Beneath this line is the data. Output exactly the lines from the line with "211 102 16.83" to the line with "223 245 173.8", both ends included, and nothing more.

# # # # # # #

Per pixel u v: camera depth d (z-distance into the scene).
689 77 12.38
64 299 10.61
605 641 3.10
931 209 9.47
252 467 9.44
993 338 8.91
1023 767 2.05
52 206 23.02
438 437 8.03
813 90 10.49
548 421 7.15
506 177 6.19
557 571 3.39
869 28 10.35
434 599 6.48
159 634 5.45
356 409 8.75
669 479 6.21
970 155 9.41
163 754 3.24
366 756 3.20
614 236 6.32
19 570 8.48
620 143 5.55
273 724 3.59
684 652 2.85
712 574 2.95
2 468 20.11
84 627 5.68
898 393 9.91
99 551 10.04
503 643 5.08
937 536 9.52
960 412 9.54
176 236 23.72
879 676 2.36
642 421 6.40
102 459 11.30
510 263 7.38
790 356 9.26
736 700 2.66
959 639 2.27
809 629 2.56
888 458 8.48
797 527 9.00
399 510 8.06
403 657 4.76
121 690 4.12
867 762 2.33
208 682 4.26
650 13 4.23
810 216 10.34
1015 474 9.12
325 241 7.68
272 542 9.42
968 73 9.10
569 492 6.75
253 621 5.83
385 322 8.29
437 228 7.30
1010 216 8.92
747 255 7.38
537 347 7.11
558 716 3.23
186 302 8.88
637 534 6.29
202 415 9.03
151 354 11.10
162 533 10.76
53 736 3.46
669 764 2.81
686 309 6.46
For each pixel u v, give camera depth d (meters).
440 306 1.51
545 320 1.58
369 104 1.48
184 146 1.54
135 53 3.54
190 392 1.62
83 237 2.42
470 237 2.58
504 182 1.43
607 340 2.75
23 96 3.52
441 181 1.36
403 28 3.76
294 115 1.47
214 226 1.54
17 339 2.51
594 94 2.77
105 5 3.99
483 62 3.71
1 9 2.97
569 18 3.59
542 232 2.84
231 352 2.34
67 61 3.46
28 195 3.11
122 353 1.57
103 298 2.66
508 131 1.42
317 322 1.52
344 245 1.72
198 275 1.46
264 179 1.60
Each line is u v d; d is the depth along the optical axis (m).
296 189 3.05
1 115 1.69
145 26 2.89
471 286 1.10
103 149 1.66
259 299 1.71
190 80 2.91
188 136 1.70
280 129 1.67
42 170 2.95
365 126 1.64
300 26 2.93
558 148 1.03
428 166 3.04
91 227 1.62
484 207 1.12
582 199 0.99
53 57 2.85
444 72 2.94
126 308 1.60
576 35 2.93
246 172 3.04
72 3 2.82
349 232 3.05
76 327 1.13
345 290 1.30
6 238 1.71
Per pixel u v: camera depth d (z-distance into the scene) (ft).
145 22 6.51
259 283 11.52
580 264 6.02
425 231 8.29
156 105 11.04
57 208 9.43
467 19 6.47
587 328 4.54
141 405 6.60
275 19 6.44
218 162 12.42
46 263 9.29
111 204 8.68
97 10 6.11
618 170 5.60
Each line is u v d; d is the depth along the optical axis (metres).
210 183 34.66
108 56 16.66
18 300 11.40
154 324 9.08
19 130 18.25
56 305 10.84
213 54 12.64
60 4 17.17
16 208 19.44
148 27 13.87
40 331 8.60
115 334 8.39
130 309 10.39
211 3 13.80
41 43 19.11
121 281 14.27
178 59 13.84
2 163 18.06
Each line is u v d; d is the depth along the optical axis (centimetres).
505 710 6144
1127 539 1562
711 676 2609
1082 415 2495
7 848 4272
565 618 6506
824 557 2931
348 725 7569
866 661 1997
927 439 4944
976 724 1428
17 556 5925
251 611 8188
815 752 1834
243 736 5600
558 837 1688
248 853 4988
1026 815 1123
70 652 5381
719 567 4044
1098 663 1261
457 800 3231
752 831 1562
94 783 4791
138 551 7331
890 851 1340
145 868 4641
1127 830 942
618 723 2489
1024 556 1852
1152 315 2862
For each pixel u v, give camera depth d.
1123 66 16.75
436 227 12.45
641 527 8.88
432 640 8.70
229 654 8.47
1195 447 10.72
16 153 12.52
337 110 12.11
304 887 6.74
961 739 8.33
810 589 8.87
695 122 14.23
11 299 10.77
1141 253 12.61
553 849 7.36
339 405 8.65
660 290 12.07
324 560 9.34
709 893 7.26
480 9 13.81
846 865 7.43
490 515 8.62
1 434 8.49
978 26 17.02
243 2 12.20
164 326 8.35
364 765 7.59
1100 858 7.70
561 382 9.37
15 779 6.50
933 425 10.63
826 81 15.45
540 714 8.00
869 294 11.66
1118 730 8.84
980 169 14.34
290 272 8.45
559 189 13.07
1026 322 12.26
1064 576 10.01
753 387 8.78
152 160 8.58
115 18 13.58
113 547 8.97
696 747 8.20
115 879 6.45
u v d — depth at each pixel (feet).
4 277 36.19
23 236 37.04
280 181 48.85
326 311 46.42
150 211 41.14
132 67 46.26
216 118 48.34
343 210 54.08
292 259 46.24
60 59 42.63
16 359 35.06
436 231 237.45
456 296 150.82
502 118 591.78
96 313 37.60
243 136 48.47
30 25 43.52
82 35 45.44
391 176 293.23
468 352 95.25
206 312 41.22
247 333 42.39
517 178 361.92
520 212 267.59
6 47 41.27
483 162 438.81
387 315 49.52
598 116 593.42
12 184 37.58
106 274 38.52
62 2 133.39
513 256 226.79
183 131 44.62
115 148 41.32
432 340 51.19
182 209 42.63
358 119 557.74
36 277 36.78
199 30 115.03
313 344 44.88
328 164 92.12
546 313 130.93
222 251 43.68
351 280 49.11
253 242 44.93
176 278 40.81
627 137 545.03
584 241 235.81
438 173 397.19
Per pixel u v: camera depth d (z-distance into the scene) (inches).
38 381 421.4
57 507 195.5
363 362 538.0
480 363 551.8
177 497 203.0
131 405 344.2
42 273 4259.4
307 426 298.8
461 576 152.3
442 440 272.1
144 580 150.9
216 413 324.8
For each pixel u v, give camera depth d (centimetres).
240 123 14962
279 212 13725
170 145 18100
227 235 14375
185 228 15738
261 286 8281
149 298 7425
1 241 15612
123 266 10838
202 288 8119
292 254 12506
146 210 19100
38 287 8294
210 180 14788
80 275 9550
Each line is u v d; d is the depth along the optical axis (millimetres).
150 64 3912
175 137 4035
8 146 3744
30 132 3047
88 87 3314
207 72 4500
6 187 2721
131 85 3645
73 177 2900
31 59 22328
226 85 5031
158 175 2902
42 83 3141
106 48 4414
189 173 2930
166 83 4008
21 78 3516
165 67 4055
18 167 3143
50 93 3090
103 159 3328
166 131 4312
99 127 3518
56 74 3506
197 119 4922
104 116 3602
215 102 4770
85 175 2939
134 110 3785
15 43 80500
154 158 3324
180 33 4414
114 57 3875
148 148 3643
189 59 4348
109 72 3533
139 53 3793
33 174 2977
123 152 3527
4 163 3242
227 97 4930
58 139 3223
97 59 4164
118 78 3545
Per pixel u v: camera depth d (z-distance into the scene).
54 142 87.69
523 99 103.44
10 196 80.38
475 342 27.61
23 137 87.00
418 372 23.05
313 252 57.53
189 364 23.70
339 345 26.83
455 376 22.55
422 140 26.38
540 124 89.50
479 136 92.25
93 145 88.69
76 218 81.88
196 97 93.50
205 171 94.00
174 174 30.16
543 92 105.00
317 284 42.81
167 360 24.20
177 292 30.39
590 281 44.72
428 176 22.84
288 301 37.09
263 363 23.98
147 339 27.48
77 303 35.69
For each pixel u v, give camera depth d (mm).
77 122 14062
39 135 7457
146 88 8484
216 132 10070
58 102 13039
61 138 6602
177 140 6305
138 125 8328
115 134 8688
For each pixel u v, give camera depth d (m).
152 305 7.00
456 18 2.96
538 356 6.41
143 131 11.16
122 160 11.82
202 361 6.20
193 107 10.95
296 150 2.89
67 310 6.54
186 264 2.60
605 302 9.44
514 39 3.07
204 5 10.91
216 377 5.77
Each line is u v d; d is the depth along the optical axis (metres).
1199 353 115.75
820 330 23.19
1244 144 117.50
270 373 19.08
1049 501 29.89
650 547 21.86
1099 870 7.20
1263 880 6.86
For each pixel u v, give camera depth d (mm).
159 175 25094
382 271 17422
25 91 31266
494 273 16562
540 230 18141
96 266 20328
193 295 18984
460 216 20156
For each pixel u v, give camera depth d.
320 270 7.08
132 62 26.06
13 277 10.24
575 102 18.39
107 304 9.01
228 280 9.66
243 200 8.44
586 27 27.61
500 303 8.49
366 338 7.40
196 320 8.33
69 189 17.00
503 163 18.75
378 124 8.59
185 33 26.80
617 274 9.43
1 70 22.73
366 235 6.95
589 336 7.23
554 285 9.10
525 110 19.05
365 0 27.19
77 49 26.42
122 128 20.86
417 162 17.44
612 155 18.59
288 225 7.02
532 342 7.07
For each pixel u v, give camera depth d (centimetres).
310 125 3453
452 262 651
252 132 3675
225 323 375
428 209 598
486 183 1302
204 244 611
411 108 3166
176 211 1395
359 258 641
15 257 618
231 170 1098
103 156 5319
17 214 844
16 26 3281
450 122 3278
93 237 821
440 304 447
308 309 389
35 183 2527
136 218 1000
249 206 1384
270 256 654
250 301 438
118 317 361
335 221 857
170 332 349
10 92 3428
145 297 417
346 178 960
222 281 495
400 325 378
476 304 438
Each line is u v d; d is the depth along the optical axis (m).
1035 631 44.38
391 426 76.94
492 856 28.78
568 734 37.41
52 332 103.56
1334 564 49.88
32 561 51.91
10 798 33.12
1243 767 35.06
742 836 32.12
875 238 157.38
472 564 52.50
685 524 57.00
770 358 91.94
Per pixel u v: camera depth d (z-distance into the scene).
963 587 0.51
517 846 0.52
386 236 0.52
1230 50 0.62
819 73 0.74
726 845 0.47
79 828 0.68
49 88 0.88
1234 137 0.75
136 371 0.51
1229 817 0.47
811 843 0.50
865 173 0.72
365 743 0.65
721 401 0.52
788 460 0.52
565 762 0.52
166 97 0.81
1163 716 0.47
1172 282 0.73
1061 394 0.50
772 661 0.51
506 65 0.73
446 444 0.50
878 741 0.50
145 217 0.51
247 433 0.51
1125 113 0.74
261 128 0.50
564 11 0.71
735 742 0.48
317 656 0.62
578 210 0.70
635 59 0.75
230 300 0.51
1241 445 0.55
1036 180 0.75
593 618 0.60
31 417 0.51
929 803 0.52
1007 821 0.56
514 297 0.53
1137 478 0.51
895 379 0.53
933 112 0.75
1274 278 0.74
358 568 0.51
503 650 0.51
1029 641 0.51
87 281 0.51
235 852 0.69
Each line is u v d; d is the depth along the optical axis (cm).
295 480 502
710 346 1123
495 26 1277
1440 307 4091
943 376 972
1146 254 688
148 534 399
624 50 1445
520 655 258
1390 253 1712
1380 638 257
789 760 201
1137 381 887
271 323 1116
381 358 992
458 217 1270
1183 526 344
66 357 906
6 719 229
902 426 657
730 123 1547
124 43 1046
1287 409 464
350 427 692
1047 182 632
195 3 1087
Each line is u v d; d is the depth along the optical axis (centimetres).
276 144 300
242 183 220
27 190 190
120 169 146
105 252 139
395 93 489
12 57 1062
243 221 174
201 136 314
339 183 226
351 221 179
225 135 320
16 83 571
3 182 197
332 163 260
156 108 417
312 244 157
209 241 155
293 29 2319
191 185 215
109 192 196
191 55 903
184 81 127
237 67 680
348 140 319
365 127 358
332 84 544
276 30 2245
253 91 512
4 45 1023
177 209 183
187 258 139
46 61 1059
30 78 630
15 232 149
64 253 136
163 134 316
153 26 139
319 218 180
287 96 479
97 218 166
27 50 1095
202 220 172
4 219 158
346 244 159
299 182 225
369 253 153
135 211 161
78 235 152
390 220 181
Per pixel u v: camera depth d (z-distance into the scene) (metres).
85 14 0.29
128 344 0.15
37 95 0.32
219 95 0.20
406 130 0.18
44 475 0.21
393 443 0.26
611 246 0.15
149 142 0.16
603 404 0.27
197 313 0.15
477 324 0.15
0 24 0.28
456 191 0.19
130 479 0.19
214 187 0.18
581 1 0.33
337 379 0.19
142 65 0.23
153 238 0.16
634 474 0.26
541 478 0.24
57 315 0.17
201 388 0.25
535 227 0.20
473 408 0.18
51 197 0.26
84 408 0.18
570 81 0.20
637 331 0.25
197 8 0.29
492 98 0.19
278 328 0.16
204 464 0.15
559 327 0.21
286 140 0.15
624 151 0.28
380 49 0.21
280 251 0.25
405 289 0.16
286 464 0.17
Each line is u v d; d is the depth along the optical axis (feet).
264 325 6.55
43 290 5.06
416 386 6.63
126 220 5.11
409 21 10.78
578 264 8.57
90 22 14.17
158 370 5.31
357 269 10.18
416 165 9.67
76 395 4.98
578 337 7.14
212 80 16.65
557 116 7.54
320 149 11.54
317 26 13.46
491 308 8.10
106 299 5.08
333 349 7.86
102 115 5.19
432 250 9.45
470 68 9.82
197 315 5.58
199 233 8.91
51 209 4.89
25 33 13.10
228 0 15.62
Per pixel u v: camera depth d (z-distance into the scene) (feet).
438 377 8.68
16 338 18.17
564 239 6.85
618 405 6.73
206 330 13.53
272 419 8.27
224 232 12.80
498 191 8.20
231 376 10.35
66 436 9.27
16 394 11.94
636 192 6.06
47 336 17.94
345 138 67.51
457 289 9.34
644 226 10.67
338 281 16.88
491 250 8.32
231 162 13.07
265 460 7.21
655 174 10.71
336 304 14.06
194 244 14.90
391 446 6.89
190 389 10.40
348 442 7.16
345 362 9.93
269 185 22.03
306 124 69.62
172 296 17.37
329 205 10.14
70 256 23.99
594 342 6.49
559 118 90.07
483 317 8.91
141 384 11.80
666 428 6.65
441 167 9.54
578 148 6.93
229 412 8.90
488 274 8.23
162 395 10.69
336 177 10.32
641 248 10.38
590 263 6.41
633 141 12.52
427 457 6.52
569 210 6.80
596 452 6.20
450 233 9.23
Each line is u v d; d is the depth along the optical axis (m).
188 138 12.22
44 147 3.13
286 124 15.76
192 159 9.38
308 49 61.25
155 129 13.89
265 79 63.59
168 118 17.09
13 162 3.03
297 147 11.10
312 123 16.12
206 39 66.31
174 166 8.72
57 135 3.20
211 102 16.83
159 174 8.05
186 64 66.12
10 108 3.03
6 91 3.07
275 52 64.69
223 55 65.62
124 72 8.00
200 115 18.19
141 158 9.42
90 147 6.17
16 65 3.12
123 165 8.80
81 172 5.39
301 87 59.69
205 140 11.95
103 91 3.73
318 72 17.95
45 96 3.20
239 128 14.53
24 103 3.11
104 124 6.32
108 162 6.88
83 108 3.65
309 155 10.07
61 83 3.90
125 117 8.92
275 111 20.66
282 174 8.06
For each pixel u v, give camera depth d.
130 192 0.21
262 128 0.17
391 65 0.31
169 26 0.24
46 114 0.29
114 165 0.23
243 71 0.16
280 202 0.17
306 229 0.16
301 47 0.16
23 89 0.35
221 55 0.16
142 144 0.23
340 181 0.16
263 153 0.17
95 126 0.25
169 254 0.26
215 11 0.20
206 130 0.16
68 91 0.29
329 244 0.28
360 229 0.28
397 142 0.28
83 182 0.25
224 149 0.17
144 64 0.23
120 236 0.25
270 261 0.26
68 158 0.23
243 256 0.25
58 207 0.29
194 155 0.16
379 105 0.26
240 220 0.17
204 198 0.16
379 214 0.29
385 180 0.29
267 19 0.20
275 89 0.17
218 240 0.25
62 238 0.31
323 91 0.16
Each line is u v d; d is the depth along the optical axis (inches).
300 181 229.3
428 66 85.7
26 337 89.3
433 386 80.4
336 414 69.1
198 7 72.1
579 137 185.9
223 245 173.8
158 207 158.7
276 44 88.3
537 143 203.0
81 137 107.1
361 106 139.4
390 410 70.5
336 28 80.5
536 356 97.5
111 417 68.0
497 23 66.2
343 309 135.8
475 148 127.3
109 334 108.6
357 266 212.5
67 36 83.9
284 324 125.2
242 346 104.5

# # # # # # #

> [Response for this exercise]:
211 102 16.83
159 174 8.05
186 64 66.12
10 108 3.03
6 91 3.07
275 52 64.69
223 55 65.62
124 72 8.00
200 115 18.19
141 158 9.42
90 147 6.17
16 65 3.12
123 165 8.80
81 172 5.39
301 87 59.69
205 140 11.95
103 91 3.73
318 72 17.95
45 96 3.20
239 128 14.53
24 103 3.11
104 124 6.32
108 162 6.88
83 108 3.65
309 155 10.07
61 83 3.90
125 117 8.92
275 111 20.66
282 174 8.06
For each pixel u v, give camera depth d.
130 192 0.21
262 128 0.17
391 65 0.31
169 26 0.24
46 114 0.29
114 165 0.23
243 71 0.16
280 202 0.17
306 229 0.16
301 47 0.16
23 89 0.35
221 55 0.16
142 144 0.23
340 181 0.16
263 153 0.17
95 126 0.25
169 254 0.26
215 11 0.20
206 130 0.16
68 91 0.29
329 244 0.28
360 229 0.28
397 142 0.28
83 182 0.25
224 149 0.17
144 64 0.23
120 236 0.25
270 261 0.26
68 158 0.23
243 256 0.25
58 207 0.29
194 155 0.16
379 105 0.26
240 220 0.17
204 198 0.16
379 214 0.29
385 180 0.29
267 19 0.20
275 89 0.17
218 240 0.25
62 238 0.31
323 91 0.16
Each line is u v d; d is the depth along the optical axis (inches).
300 181 229.3
428 66 85.7
26 337 89.3
433 386 80.4
336 414 69.1
198 7 72.1
579 137 185.9
223 245 173.8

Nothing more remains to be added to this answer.